Customer Experience is better handled by someone from within the line or operating organization, with a real budget, staff and power and a normal title, who knows how to work the organization and, especially, the hidden influence networks in every organization. This role should also reside within the part of the organization where the customer “experience” happens most often – call centers in some instances, the web in others. They can always network their way into the other channels.
Naras V. Eechambadi, Ph.D.
email: [email protected]
http://www.quaero.com
Given that the word of the “guy next door” blogger or reviewer carries that much more weight for prospective buyers, I think every effort should be made to reach out to the influencers out there by communicating with them in their own language through their own communication channels.
This will also provide rich data that can be used to prepare the company’s direction with respect to interacting with the social customer.
Piyush Bakshi
http://www.vendordemo.com
These points are so important to engage in discussion on because they get to the heart of the matter about why and how customer experiences succeed or fail. And that’s organizational alignment in metrics and accountability.
When reading this series of posts, what seemed to be comingled a bit were two things. 1. The creation of a specific strategy for engaging in a social media conversation with customers from within a discipline who knows how to build and execute such a strategy, and 2. The development of an overall customer experience strategy led by someone with budget,power etc. to execute on that strategy.
Both of these are valid points and actually point to what is happening in organizations all around the world. They are specialized actions and tasks built within their silo of the organization to get a certain result. Social media is often created inside the web strategy group, wherever it resides. Customer Experience is often a marketing task, defined either narrowly as marketing upsell and cross-sell or lifecycle development or any other number of titles and definitions.
The challenge is that the organizational structure of silos and centers of expertise doesn’t provoke the cross-silo review and improvement of the customer experience from the point of view of the customer.
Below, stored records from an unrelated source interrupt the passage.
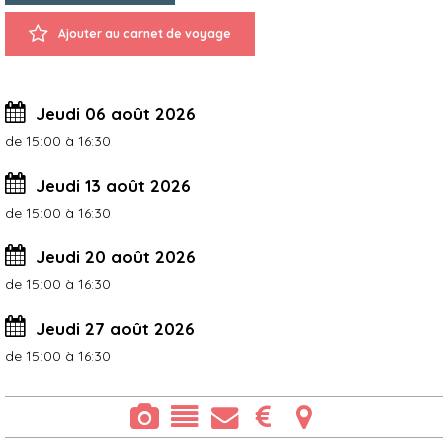
Ajouter au carnet de voyage
Jeudi 06 août 2026
de 15:00 à 16:30
Jeudi 13 août 2026
de 15:00 à 16:30
Jeudi 20 août 2026
de 15:00 à 16:30
Jeudi 27 août 2026
de 15:00 à 16:30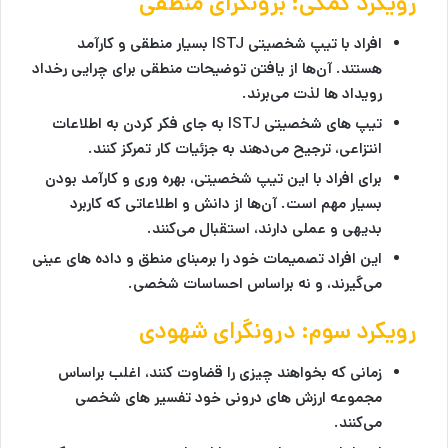
رویکرد کمکی: برونگرای منطقی
افراد با تیپ شخصیتی ISTJ بسیار منطقی و کارآمد
هستند. آن‌ها از یافتن توضیحات منطقی برای چرایی رخداد
رویداد ها لذت می‌برند.
تیپ های شخصیتی ISTJ به جای فکر کردن به اطلاعات
انتزاعی، ترجیح می‌دهند به جزئیات کار تمرکز کنند.
برای افراد با این تیپ شخصیتی، بهره وری و کارآمد بودن
بسیار مهم است. آن‌ها از دانش و اطلاعاتی که کاربرد
بدیهی و عملی دارند، استقبال می‌کنند.
این افراد تصمیمات خود را برمبنای منطق و داده های عینی
می‌گیرند، و نه براساس احساسات شخصی.
رویکرد سوم: درونگرای شهودی
زمانی که بخواهند چیزی را قضاوت کنند، اغلب براساس
مجموعه ارزش های درونی خود تفسیر های شخصی
می‌کنند.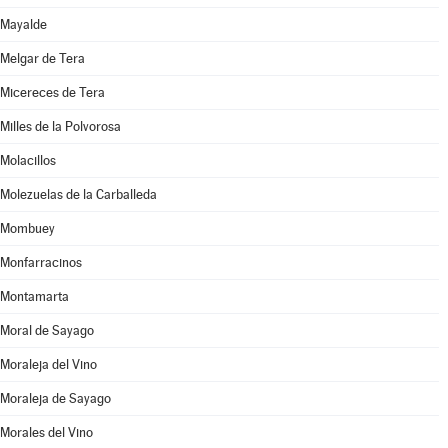
Mayalde
Melgar de Tera
Micereces de Tera
Milles de la Polvorosa
Molacillos
Molezuelas de la Carballeda
Mombuey
Monfarracinos
Montamarta
Moral de Sayago
Moraleja del Vino
Moraleja de Sayago
Morales del Vino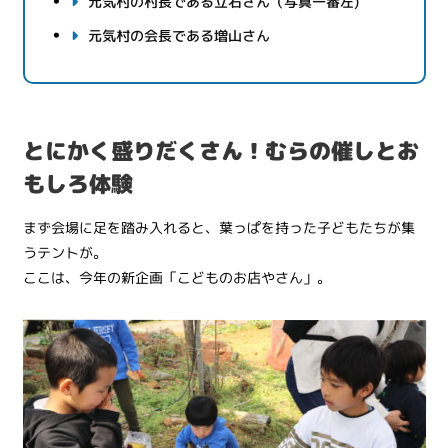
元気村の村長である立石さん（写真一番左)
元気村の会長である増山さん
とにかく盛りだくさん！むらの催しとお
もしろ体験
まず会場に足を踏み入れると、葉っぱを持った子どもたちが集
うテントが。
ここは、今年の新企画「こどものお店やさん」。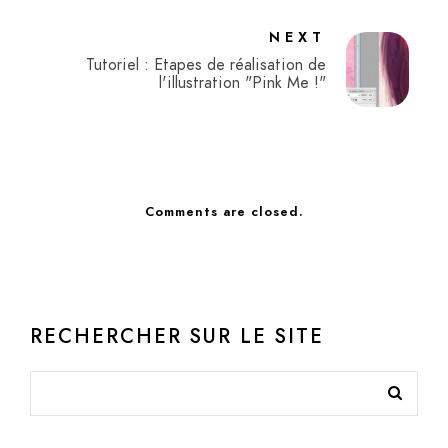
NEXT
Tutoriel : Etapes de réalisation de
l'illustration "Pink Me !"
Comments are closed.
RECHERCHER SUR LE SITE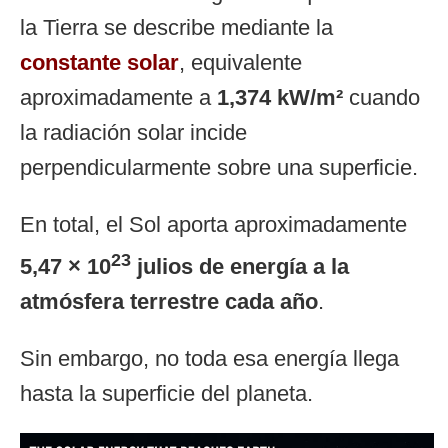
la Tierra se describe mediante la
constante solar
, equivalente
aproximadamente a
1,374 kW/m²
cuando
la radiación solar incide
perpendicularmente sobre una superficie.
En total, el Sol aporta aproximadamente
23
5,47 × 10
julios de energía a la
atmósfera terrestre cada año
.
Sin embargo, no toda esa energía llega
hasta la superficie del planeta.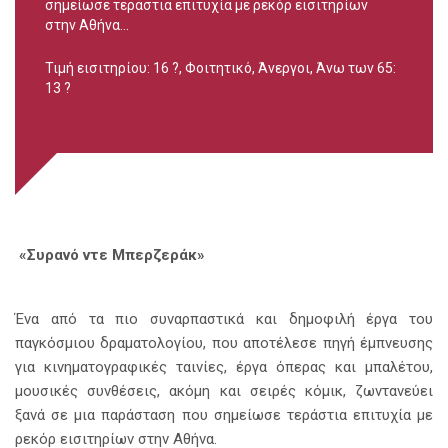
σημείωσε τεράστια επιτυχία με ρεκόρ εισιτηρίων
στην Αθήνα...
Τιμή εισιτηρίου: 16 ?, Φοιτητικό, Άνεργοι, Άνω των 65:
13 ?
«Συρανό ντε Μπερζεράκ»
Ένα από τα πιο συναρπαστικά και δημοφιλή έργα του
παγκόσμιου δραματολογίου, που αποτέλεσε πηγή έμπνευσης
για κινηματογραφικές ταινίες, έργα όπερας και μπαλέτου,
μουσικές συνθέσεις, ακόμη και σειρές κόμικ, ζωντανεύει
ξανά σε μια παράσταση που σημείωσε τεράστια επιτυχία με
ρεκόρ εισιτηρίων στην Αθήνα.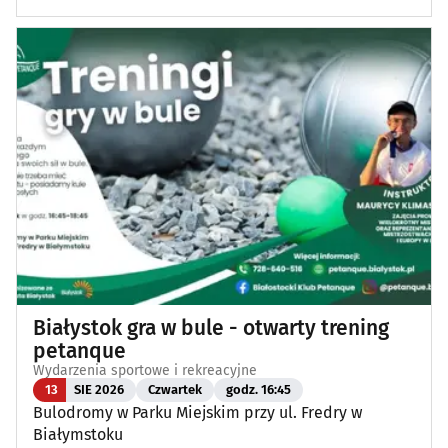
Białystok gra w bule - otwarty trening
petanque
Wydarzenia sportowe i rekreacyjne
13
SIE 2026
Czwartek
godz. 16:45
Bulodromy w Parku Miejskim przy ul. Fredry w
Białymstoku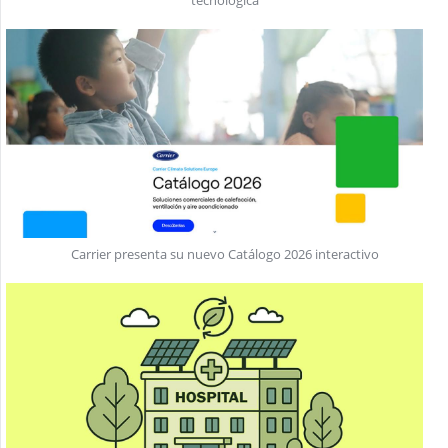
tecnológica
Carrier presenta su nuevo Catálogo 2026 interactivo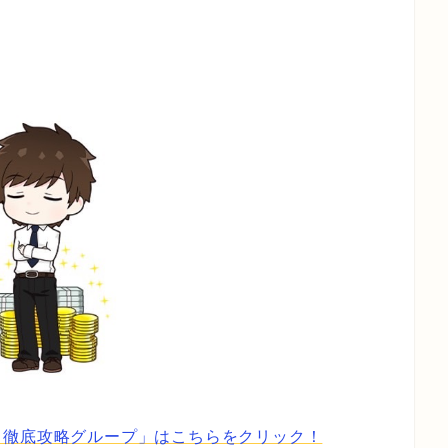
】徹底攻略グループ」はこちらをクリック！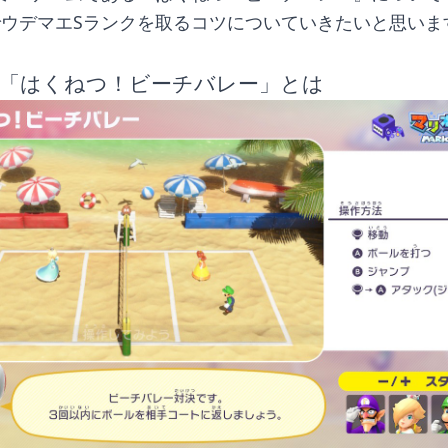
ウデマエSランクを取るコツについていきたいと思いま
「はくねつ！ビーチバレー」とは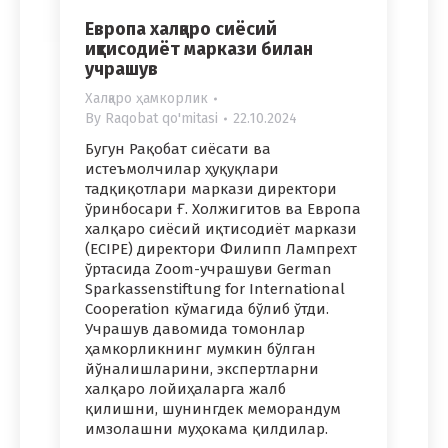
Европа халқаро сиёсий
иқтисодиёт маркази билан
учрашув
Халқаро ҳамкорлик
By
Raqobat qo'mitasi
22.10.2024
Бугун Рақобат сиёсати ва
истеъмолчилар ҳуқуқлари
тадқиқотлари маркази директори
ўринбосари Ғ. Холжигитов ва Европа
халқаро сиёсий иқтисодиёт маркази
(ECIPE) директори Филипп Лампрехт
ўртасида Zoom-учрашуви German
Sparkassenstiftung for International
Cooperation кўмагида бўлиб ўтди.
Учрашув давомида томонлар
ҳамкорликнинг мумкин бўлган
йўналишларини, экспертларни
халқаро лойиҳаларга жалб
қилишни, шунингдек меморандум
имзолашни муҳокама қилдилар.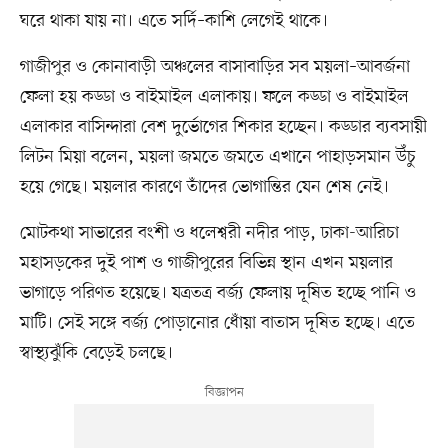
ঘরে থাকা যায় না। এতে সর্দি–কাশি লেগেই থাকে।
গাজীপুর ও কোনাবাড়ী অঞ্চলের বাসাবাড়ির সব ময়লা–আবর্জনা
ফেলা হয় কড্ডা ও বাইমাইল এলাকায়। ফলে কড্ডা ও বাইমাইল
এলাকার বাসিন্দারা বেশ দুর্ভোগের শিকার হচ্ছেন। কড্ডার ব্যবসায়ী
লিটন মিয়া বলেন, ময়লা জমতে জমতে এখানে পাহাড়সমান উঁচু
হয়ে গেছে। ময়লার কারণে তাঁদের ভোগান্তির যেন শেষ নেই।
মোটকথা সাভারের বংশী ও ধলেশ্বরী নদীর পাড়, ঢাকা-আরিচা
মহাসড়কের দুই পাশ ও গাজীপুরের বিভিন্ন স্থান এখন ময়লার
ভাগাড়ে পরিণত হয়েছে। যত্রতত্র বর্জ্য ফেলায় দূষিত হচ্ছে পানি ও
মাটি। সেই সঙ্গে বর্জ্য পোড়ানোর ধোঁয়া বাতাস দূষিত হচ্ছে। এতে
স্বাস্থ্যঝুঁকি বেড়েই চলছে।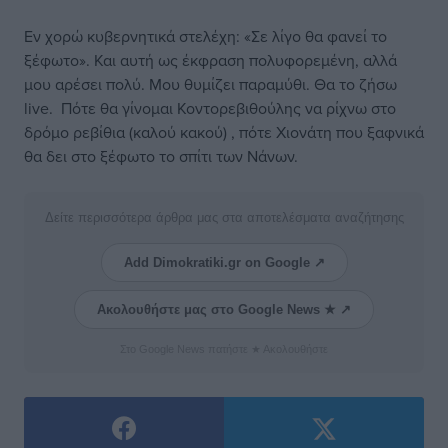
Εν χορώ κυβερνητικά στελέχη: «Σε λίγο θα φανεί το
ξέφωτο». Και αυτή ως έκφραση πολυφορεμένη, αλλά
μου αρέσει πολύ. Μου θυμίζει παραμύθι. Θα το ζήσω
live. Πότε θα γίνομαι Κοντορεβιθούλης να ρίχνω στο
δρόμο ρεβίθια (καλού κακού) , πότε Χιονάτη που ξαφνικά
θα δει στο ξέφωτο το σπίτι των Νάνων.
Δείτε περισσότερα άρθρα μας στα αποτελέσματα αναζήτησης
Add Dimokratiki.gr on Google ↗
Ακολουθήστε μας στο Google News ★ ↗
Στο Google News πατήστε ★ Ακολουθήστε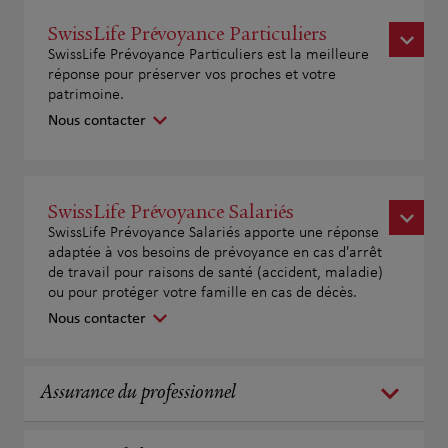
SwissLife Prévoyance Particuliers
SwissLife Prévoyance Particuliers est la meilleure
réponse pour préserver vos proches et votre
patrimoine.
Nous contacter
SwissLife Prévoyance Salariés
SwissLife Prévoyance Salariés apporte une réponse
adaptée à vos besoins de prévoyance en cas d'arrêt
de travail pour raisons de santé (accident, maladie)
ou pour protéger votre famille en cas de décès.
Nous contacter
Assurance du professionnel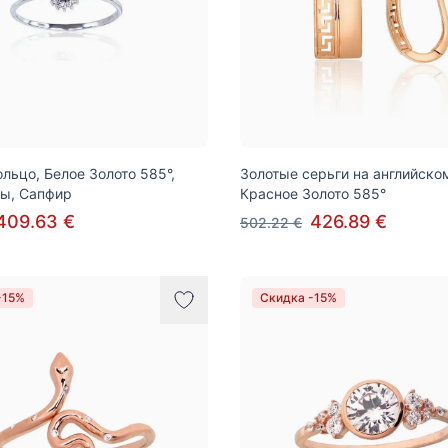
ольцо, Белое Золото 585°,
Золотые серьги на английско
ы, Сапфир
Красное Золото 585°
409.63 €
426.89 €
502.22 €
-15%
Скидка -15%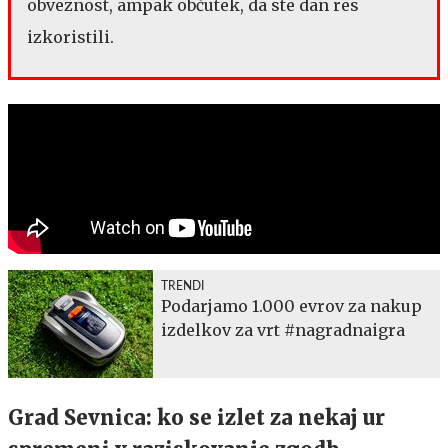
obveznost, ampak občutek, da ste dan res
izkoristili.
TRENDI
Podarjamo 1.000 evrov za nakup
izdelkov za vrt #nagradnaigra
Grad Sevnica: ko se izlet za nekaj ur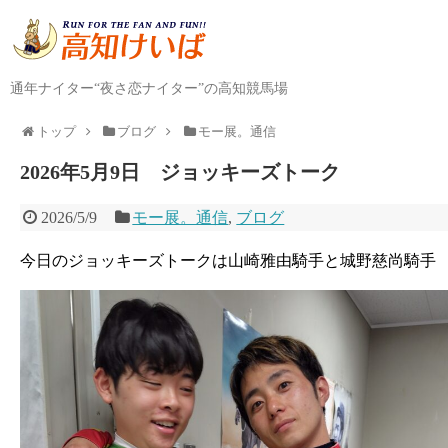
通年ナイター“夜さ恋ナイター”の高知競馬場
トップ
ブログ
モー展。通信
2026年5月9日 ジョッキーズトーク
2026/5/9
モー展。通信
,
ブログ
今日のジョッキーズトークは山崎雅由騎手と城野慈尚騎手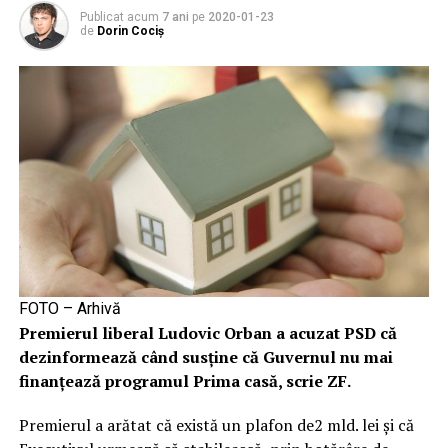
Publicat acum
7 ani
pe
2020-01-23
de
Dorin Cociș
FOTO – Arhivă
Premierul liberal Ludovic Orban a acuzat PSD că
dezinformează când susţine că Guvernul nu mai
finanţează programul Prima casă, scrie ZF.
Premierul a arătat că există un plafon de2 mld. lei şi că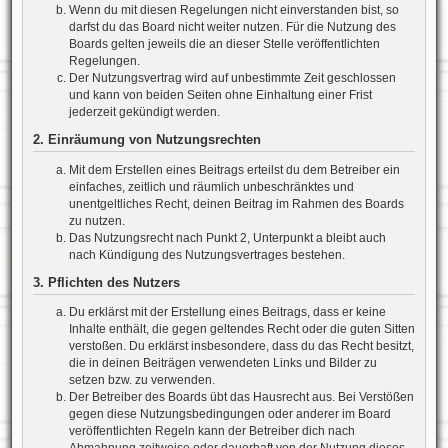
Wenn du mit diesen Regelungen nicht einverstanden bist, so
darfst du das Board nicht weiter nutzen. Für die Nutzung des
Boards gelten jeweils die an dieser Stelle veröffentlichten
Regelungen.
Der Nutzungsvertrag wird auf unbestimmte Zeit geschlossen
und kann von beiden Seiten ohne Einhaltung einer Frist
jederzeit gekündigt werden.
2. Einräumung von Nutzungsrechten
Mit dem Erstellen eines Beitrags erteilst du dem Betreiber ein
einfaches, zeitlich und räumlich unbeschränktes und
unentgeltliches Recht, deinen Beitrag im Rahmen des Boards
zu nutzen.
Das Nutzungsrecht nach Punkt 2, Unterpunkt a bleibt auch
nach Kündigung des Nutzungsvertrages bestehen.
3. Pflichten des Nutzers
Du erklärst mit der Erstellung eines Beitrags, dass er keine
Inhalte enthält, die gegen geltendes Recht oder die guten Sitten
verstoßen. Du erklärst insbesondere, dass du das Recht besitzt,
die in deinen Beiträgen verwendeten Links und Bilder zu
setzen bzw. zu verwenden.
Der Betreiber des Boards übt das Hausrecht aus. Bei Verstößen
gegen diese Nutzungsbedingungen oder anderer im Board
veröffentlichten Regeln kann der Betreiber dich nach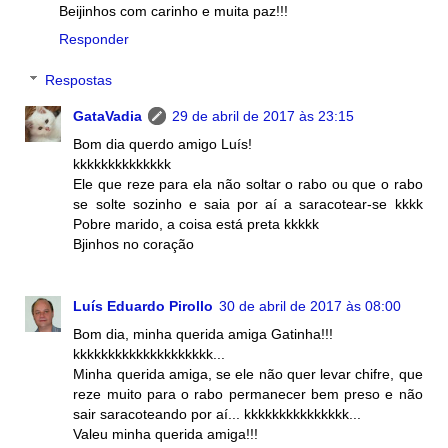
Beijinhos com carinho e muita paz!!!
Responder
Respostas
GataVadia
29 de abril de 2017 às 23:15
Bom dia querdo amigo Luís!
kkkkkkkkkkkkkk
Ele que reze para ela não soltar o rabo ou que o rabo
se solte sozinho e saia por aí a saracotear-se kkkk
Pobre marido, a coisa está preta kkkkk
Bjinhos no coração
Luís Eduardo Pirollo
30 de abril de 2017 às 08:00
Bom dia, minha querida amiga Gatinha!!!
kkkkkkkkkkkkkkkkkkkk...
Minha querida amiga, se ele não quer levar chifre, que
reze muito para o rabo permanecer bem preso e não
sair saracoteando por aí... kkkkkkkkkkkkkkk...
Valeu minha querida amiga!!!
For example; social media elicits amazing feedback from the customer on what to build next, or how to fix a major area of the operation that, if fixed would keep more customers happy. What is done with that information? If it is tossed to another silo to look at, what is the accountability for resolving the problem? Is there committed cross-silo collaboration to fix an issue that can’t be solved without it?
The reason to consider an individual or consortium of a few key leaders of the organization to act as “Customer Officer” or “Customer Leadership” is to connect these actions. And that is a pretty valid reason. The way leaders are rewarded and recognized inside the corporation is not based on this type of collaboration. It takes an enlightened CEO and an organization willing to rethink how it solves problems and how it inspires new actions ACROSS the experience that has given birth to the idea of a “Chief Customer/Experience Officer.”
This is meant as a spingboard for building a new competency inside organizations where shared metrics, defining operational outcomes from the customer experience perspective and building reliable ways to drive accountability can be realized as a part of the regular DNA of how the business operates.
The sign of a successful part of this process..is that it doesn’t need to continue in perpetuity.